[Stored items]
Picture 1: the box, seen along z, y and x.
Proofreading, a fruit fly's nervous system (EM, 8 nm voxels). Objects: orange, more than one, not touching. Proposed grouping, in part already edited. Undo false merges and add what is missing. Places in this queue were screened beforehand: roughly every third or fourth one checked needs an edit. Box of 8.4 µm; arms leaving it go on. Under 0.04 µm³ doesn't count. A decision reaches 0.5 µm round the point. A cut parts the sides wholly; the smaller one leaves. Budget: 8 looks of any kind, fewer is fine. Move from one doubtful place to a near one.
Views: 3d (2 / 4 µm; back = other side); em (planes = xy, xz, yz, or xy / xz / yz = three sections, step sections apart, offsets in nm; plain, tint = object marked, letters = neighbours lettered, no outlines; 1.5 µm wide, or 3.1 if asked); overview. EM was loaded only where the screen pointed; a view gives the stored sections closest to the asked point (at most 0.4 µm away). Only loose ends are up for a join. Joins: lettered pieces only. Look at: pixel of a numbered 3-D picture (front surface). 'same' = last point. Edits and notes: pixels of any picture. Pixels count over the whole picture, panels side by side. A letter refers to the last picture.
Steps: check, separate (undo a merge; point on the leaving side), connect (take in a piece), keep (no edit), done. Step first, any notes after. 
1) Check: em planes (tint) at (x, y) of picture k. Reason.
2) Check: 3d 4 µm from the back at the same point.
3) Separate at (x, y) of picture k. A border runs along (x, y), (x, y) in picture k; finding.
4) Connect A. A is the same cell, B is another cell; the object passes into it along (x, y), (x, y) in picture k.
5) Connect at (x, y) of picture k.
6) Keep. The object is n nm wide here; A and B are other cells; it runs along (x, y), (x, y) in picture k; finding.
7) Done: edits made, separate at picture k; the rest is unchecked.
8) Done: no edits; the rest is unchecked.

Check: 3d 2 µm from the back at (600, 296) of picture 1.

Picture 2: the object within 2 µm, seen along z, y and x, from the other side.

_What you need to do_: All of the data is to be written out again, word for word.

_Answer space_:
Picture 1: the box, seen along z, y and x.
Proofreading, a fruit fly's nervous system (EM, 8 nm voxels). Objects: orange, more than one, not touching. Proposed grouping, in part already edited. Undo false merges and add what is missing. Places in this queue were screened beforehand: roughly every third or fourth one checked needs an edit. Box of 8.4 µm; arms leaving it go on. Under 0.04 µm³ doesn't count. A decision reaches 0.5 µm round the point. A cut parts the sides wholly; the smaller one leaves. Budget: 8 looks of any kind, fewer is fine. Move from one doubtful place to a near one.
Views: 3d (2 / 4 µm; back = other side); em (planes = xy, xz, yz, or xy / xz / yz = three sections, step sections apart, offsets in nm; plain, tint = object marked, letters = neighbours lettered, no outlines; 1.5 µm wide, or 3.1 if asked); overview. EM was loaded only where the screen pointed; a view gives the stored sections closest to the asked point (at most 0.4 µm away). Only loose ends are up for a join. Joins: lettered pieces only. Look at: pixel of a numbered 3-D picture (front surface). 'same' = last point. Edits and notes: pixels of any picture. Pixels count over the whole picture, panels side by side. A letter refers to the last picture.
Steps: check, separate (undo a merge; point on the leaving side), connect (take in a piece), keep (no edit), done. Step first, any notes after. 
1) Check: em planes (tint) at (x, y) of picture k. Reason.
2) Check: 3d 4 µm from the back at the same point.
3) Separate at (x, y) of picture k. A border runs along (x, y), (x, y) in picture k; finding.
4) Connect A. A is the same cell, B is another cell; the object passes into it along (x, y), (x, y) in picture k.
5) Connect at (x, y) of picture k.
6) Keep. The object is n nm wide here; A and B are other cells; it runs along (x, y), (x, y) in picture k; finding.
7) Done: edits made, separate at picture k; the rest is unchecked.
8) Done: no edits; the rest is unchecked.

Check: 3d 2 µm from the back at (600, 296) of picture 1.

Picture 2: the object within 2 µm, seen along z, y and x, from the other side.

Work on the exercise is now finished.